■ **Text shown**
=== Section Start ===

# Towing Outback And Bring A Boat?



## MBrady (Apr 15, 2010)

I have an 08 outback 25rrs and was wondering if anyone have suggestions on types of boats to bring in tow vehicle. Want to stay away from a raft because of have a five year old son who likes to fish and didn't think having him with hooks in a raft would be a good idea. Have been looking at small aluminum boats 10-12 feet and a coleman crawdad boat. Any help would be greatly appreciated.


----------



## Oregon_Camper (Sep 13, 2004)

We used a "porta-bote" and it works out great for our needs.	We put it inside the Outback when we go on trips when we will be using it.


----------



## Joonbee (Jan 18, 2008)

Our kayak goes on the bed and I think it even appreciates the comfortable ride to the campground.


----------



## garywies (Aug 23, 2007)

Wish I had one too. I'm dreaming about a Sea Eagle Foldcat 375c. Check it out here: www.seaeagle.com
They have lots of hulls and styles.

Easy set up-stable platform well made (it seems)
I want one!


----------



## raynardo (Jun 8, 2007)

=== Section End ===

■ **Collected material**

=== Section Start ===

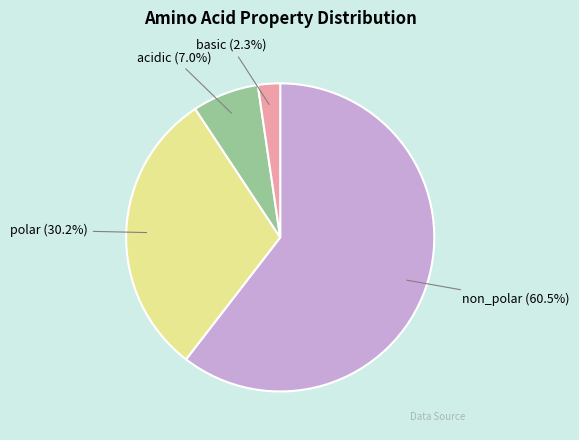

Is there a majority slice in this chart?

Yes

=== Section End ===

■ **Questions to answer**
1/ In the thread about bringing a boat, rewrite the paragraph starting "I have an 08 outback 25rrs" as a short bulleted list that keeps its main facts.
2/ Carry on the thread about towing a travel trailer while bringing a boat, writing what comes next after its last line.
The listing is separate material and has no connection to the thread about bringing a boat along with a travel trailer.

■ **Expected outputs**
1/
- Owns a 2008 Outback 25RRS and wants suggestions for a boat to carry in the tow vehicle.
- Wants to avoid a raft because their five-year-old son likes to fish, and hooks in a raft seem like a bad idea.
- Has been looking at small aluminum boats of 10–12 feet and a Coleman Crawdad boat.

2/
We haul two kayaks on racks atop our F-250. Sweet!


----------



## fshr4life (Feb 7, 2009)

I've been looking at getting a Sports-Pal canoe for a while now. They're pricey new, so I've been looking for a used one. They are solid aluminum with foam outriggers and foam on the floor so they're impossible to sink and very difficult to tip. I've never used one, but they get really good reviews for their safety and stability. They are also pretty light, so you can pick them up and carry them around. I want one because it will meet my needs for camping, fishing and waterfowl hunting. I'm getting a rack installed on my truck similar to raynardo's so I'll be able to mount it over the bed and cab and still be able to pull the OB.


----------



## VacaRick (Jul 23, 2009)

We have a "foldable" 12ft. "porta-bote" that is rack mounted on the F-150. Great little 6HP fishing boat that hold 3 safely.


----------



## muddy tires (Jun 22, 2007)

fshr4life said:


> I've been looking at getting a Sports-Pal canoe for a while now.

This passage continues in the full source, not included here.